Prendre la route et voilà tout.
Se dresser sur les pédales et partir pour n’importe où. N’importe comment. Qu’importe. Fuir ? Même pas. Glisser. Flotter. Aller. Allez ! Impératif si souvent crié du bord de la route. Le cycliste provoque souvent l’amusement, la compassion, parfois un élan de tendresse, le souvenir de la première envolée, de la première chute sur l’asphalte brûlant, des genoux râpés, de la sensation de voler, du grésil soyeux de la roue libre en liberté.
Une autre façon de marcher.
Prendre la route droit devant soi, le monde sous ses roues, le monde à ses pieds. Sa vie rangée dans un grand sac de selle, maillot, cuissard, chaussettes, veste imperméable et pantalon léger pour le soir. Deux bidons remplis à ras bord et devant, bien à l’abri dans une vaste poche accrochée au guidon, sommeillent une pomme et quelques barres de céréales.
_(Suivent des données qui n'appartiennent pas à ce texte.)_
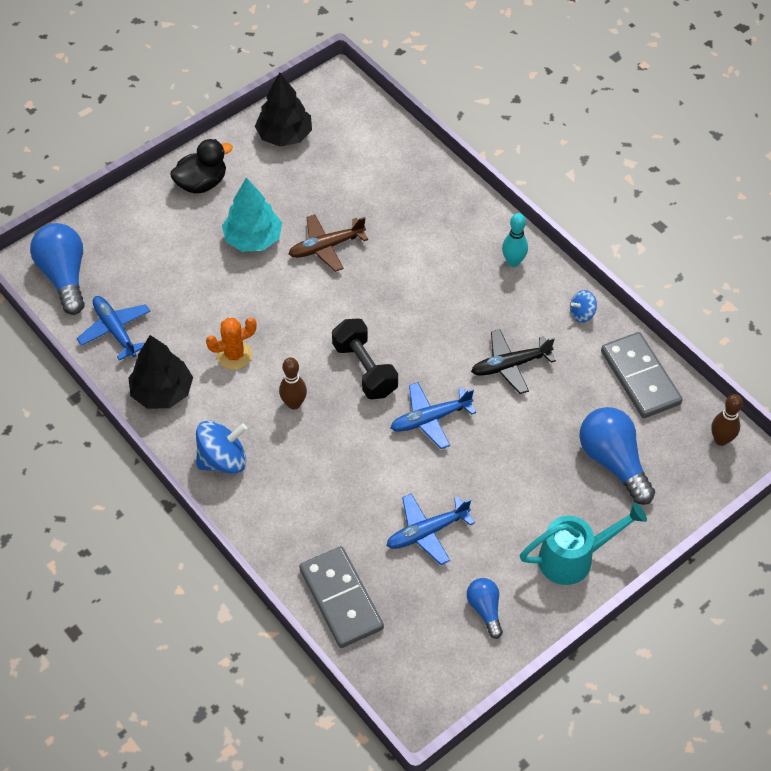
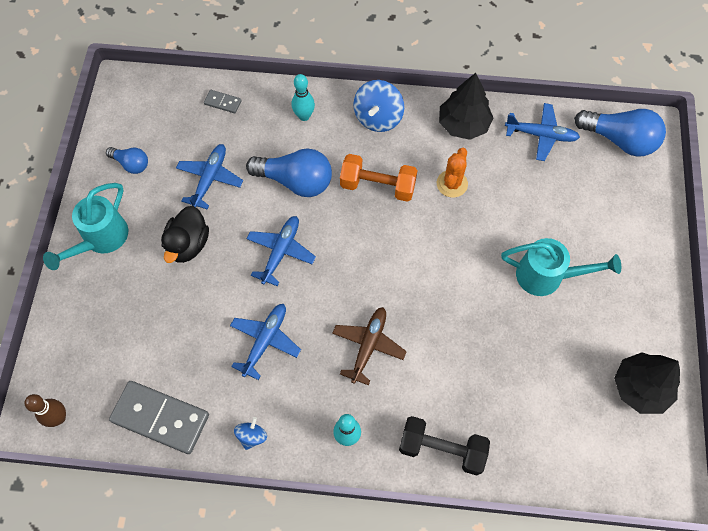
camera: 135 degrees right, 10 degrees up
black duck [170,139,233,193] -> black duck moved to [161,206,209,263]
turquoise tree [222,177,282,252] -> turquoise watering can [501,238,621,296]
brown bowling pin [279,357,307,410] -> orange dumbbell [340,154,418,202]
brown plane [289,214,368,272] -> brown plane moved to [332,307,407,386]
grey domino [299,546,384,648] -> grey domino [204,90,242,113], size x0.46
black dumbbell [332,319,398,399] -> black dumbbell moved to [399,416,490,475]
black plane [471,329,556,394] -> blue plane [230,304,301,380]
blue light bulb [579,407,655,505] -> blue light bulb moved to [246,148,332,197]
none -> turquoise bowling pin [292,74,315,121]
Avec les kilomètres, la route devient l’unique paysage, noire, grise, bleue ou blanc étincelant. La route aux infinis visages, les chemins de traverse que l’automobile ne connait presque pas. La route à trop de voies. L’impasse. Le chemin de halage qui borde le canal où se reflètent les nuages et quelques cygnes de passage.
Et à l’intérieur,
Le coeur qui bat,
Tout se concentre là, à l’intérieur.
Le soir, la ville ou un village peut-être,
Les néons bien sûr et la lumière artificielle,
Des visages faméliques,
Des mares de sang,
Les explosions du monde sur tous les écrans,
Les années qui passent et la mort qui vient,
Doucement.
Systole,
Diastole.
Il n’y a rien à dire, plus rien à espérer, juste faire advenir demain, se lever, petit-déjeuner, se remettre en selle, les bidons pleins. Sortir de la ville. Rouler, traverser tranquille les champs de l’été avant qu’ils ne se transforment en champs de bataille.
Bande de gros cons.
Il faut vraiment espérer Dieu.
Un Dieu méchant, vengeur et sans pitié. Qu’avant l’apocalypse, il saisisse tous ces grands mâles maîtres du monde. Qu’il les pende par les pieds avant d’aller voir le diable. Qu’ensemble ils les embrochent, attendrissent leurs chairs molles, à feu doux, en cuisson lente, en mort différée, suspendue, contenue, cadavres rôtissants, agonisant éternellement.